The main exposure of interest is ethnicity, which is likely to be inconsistently recorded across databases. We will primarily assign ethnicity using staff HR records (ESR or SWISS) and registration databases (if not included/missing from HR records). If ethnicity is missing from these databases, linked EHRs will be assessed. Those with ethnicity recorded as ‘not stated’ or with completely missing ethnicity information will be excluded from the main analyses. Ethnicity will be categorised based on ONS groupings (table 2).
A more granular analysis will incorporate subdivisions of ethnicity (particularly within Asian/Asian British category) if a sufficient number of events are observed.
Occupational group (and its interaction with ethnicity) is also of primary interest. We will assign occupation for the main cohort using data recorded on 1 February 2020 from either HR records or data held by the regulating bodies and the following categories informed by version 17.1 of the NHS Occupational Code Manual (NHS Digital):
Administrations and estates staff
Healthcare assistants and other support staff
Nursing, midwifery and health visiting staff
Nursing, midwifery and health visiting learners
Scientific, therapeutic and technical staff
A more granular analysis will incorporate subdivisions of occupational groups (particularly the Medical staff group) if a sufficient number of events are observed.
The main outcomes are COVID-19 diagnosis (confirmed and suspected, confirmed only), hospitalisation (all, COVID-19 specific, ITU admission) and mortality (all-cause, COVID-19 specific). The definitions, data sources and a summary of planned analyses for these outcomes are provided in table 3: COVID-19 outcomes and definitions, identified via listed data sources, to be assessed in UK HCW cohort and within listed subgroups, via listed analysis approach in the planned study.
We will investigate and adjust for the following core predictors: age, sex, comorbidities and socioeconomic deprivation. A description of the definitions for these core predictors, and how they will be assessed, is provided in table 4.

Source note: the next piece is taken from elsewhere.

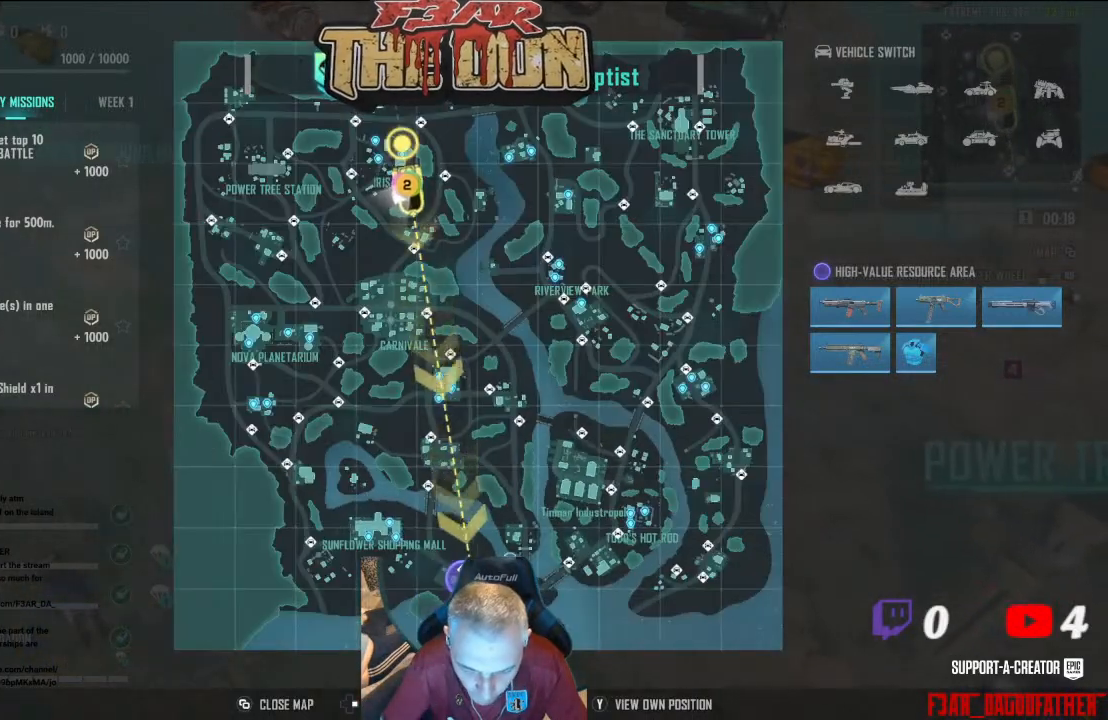
{"buttons": [], "left_stick": "up", "right_stick": "center", "events": [[100, "left_stick", "left"], [300, "left_stick", "center"], [500, "left_stick", "up"]]}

Elevated body mass index (BMI), obesity and smoking are also considered key predictors for adverse COVID-19 outcomes;9 23 24 however, are likely to be missing for large proportions of the identified cohort. Furthermore, missingness in EHR data is unlikely to be random, preventing standard imputation approaches. Thus, BMI and smoking will not be included as independent predictors in the primary study but instead in a sensitivity analysis exploring COVID-19 outcomes within HCWs where this information is available in primary or secondary care medical records, within 24 months prior to the study start date.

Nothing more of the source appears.